The Baskins aren’t just rescuing big cats, they’re also working on the problem at its source. The biggest threat to tigers’ survival around the world is habitat loss and poaching. When American diplomats try to push other countries to address their high levels of poaching, however, they’re basically laughed at and told to clean up their own problem first. The Baskins are trying to do exactly that. In 2003, they helped pass a bill making it illegal for owners and breeders to sell big cats as pets across state lines. Then, in 2016, they were part of a collection of environmental groups that convinced the U.S. Fish and Wildlife Service to close a loophole that allowed licensees like Joe Exotic and Doc Antle to sell big cats to each other. The Baskins’ latest lobbying effort is a bipartisan piece of legislation called the Big Cat Public Safety Act, which Tiger King briefly mentions before going back to more salacious material. It would ban all cub petting and exotic-animal encounters, including for hybrids like ligers and tiligers, effectively shutting down the mechanism that drives the tiger industry.
Instead of making this basic difference clear, the series paints Carole as greedy and manipulative, and it portrays her followers and contributors as having been suckered. Yes, she is uncomfortably cat obsessed. Yes, her organization’s music videos are pretty cringey. And it’s true that no one knows what happened to her second husband, Don Lewis, which Tiger King revels in for a whole episode. But it’s also true that all the fact-checked pieces of journalism about Carole Baskin (and quite a few have been published) end there—no one knows. Tiger King, on the other hand, gives a megaphone to the conjecture that Carole killed her husband and fed him to the tigers. The backlash to that conjecture? It defames her, of course, but it also limits her and her husband’s ability to do big-picture conservation work. It hurts the cats.

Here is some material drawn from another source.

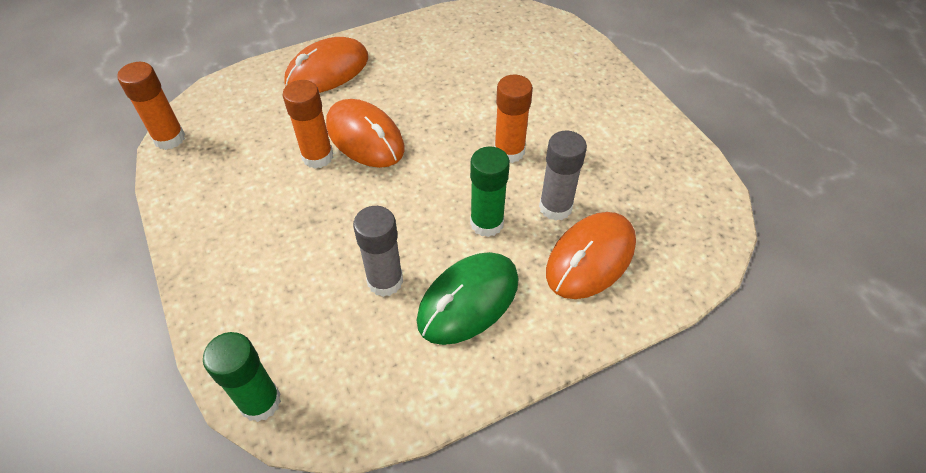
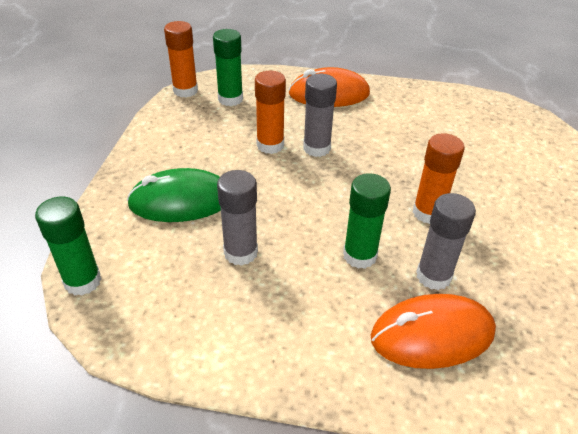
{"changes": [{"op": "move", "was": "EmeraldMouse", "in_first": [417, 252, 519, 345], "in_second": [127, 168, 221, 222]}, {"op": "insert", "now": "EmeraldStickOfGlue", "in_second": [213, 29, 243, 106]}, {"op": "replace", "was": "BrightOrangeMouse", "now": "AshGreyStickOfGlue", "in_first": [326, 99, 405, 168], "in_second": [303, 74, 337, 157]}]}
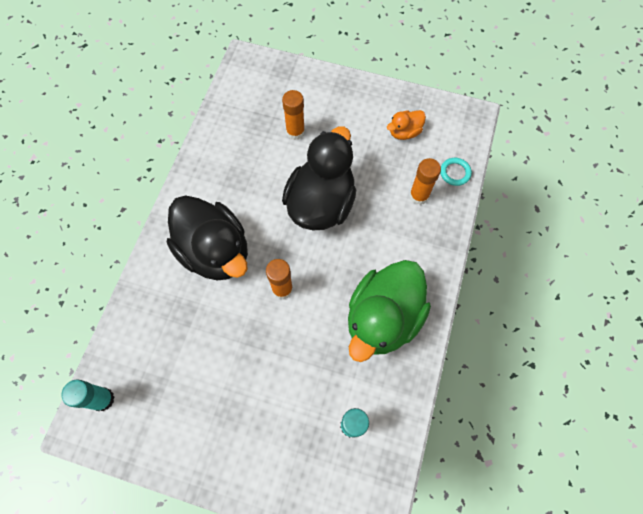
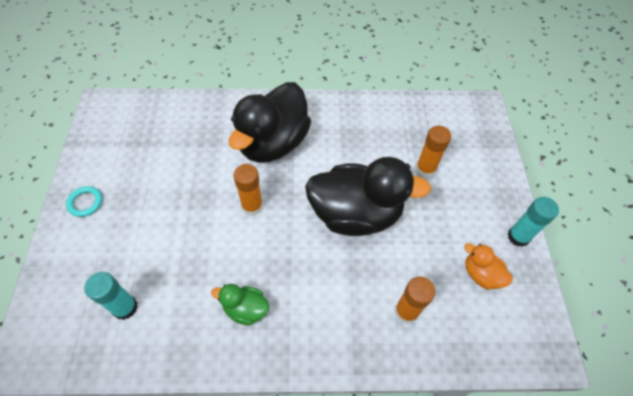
{"changes": [{"op": "move", "was": "TurquoiseRing", "in_first": [440, 158, 472, 186], "in_second": [66, 186, 102, 217]}, {"op": "resize", "was": "EmeraldDuck", "in_first": [348, 260, 431, 362], "in_second": [211, 284, 269, 325], "ratio": 0.45}, {"op": "move", "was": "TurquoiseStickOfGlue", "in_first": [61, 379, 115, 411], "in_second": [508, 197, 559, 247]}]}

Let’s jump back to the breeders for a second, though, because that’s where Tiger King really drops the ball. The show gives voice to the idea that breeders are helping wildlife by increasing their numbers. “We’re makin’ more of ’em,” Joe says. This is one of the most common arguments you hear from tiger owners and breeders. It’s also intellectually dishonest, and the fact the series does not give anyone a chance to correct it in the documentary is irresponsible. Virtually all privately owned tigers in the U.S. are mutts who do not belong to any of the six distinct subspecies found in the wild and therefore are genetically useless to conservation efforts. The show lets Joe and others suggest that if it looks like a tiger, it must be a tiger, never bothering to point out that that’s not actually the case. Tony the Tiger would do better in the wild. At least he wouldn’t muddy wild genes.
These choices add up to a show that becomes propaganda for its own binge-worthy thesis: the whole industry is petty and shallow, to the point that none of these people who have devoted their lives to big cats actually care about animals. It’s good TV. It’s just not true.
Goode has stopped doing interviews about Tiger King, but he expressed some regret to Vanity Fair last month that the series wasn’t more focused on the animals. “Netflix is very adept at making binge-worthy television,” he said. Tiger King was supposed to be Blackfish for cats. Goode told his subjects he was making a film focused on environmental problems. He ended up with something that may actually be a step backward for tiger conservation in the United States.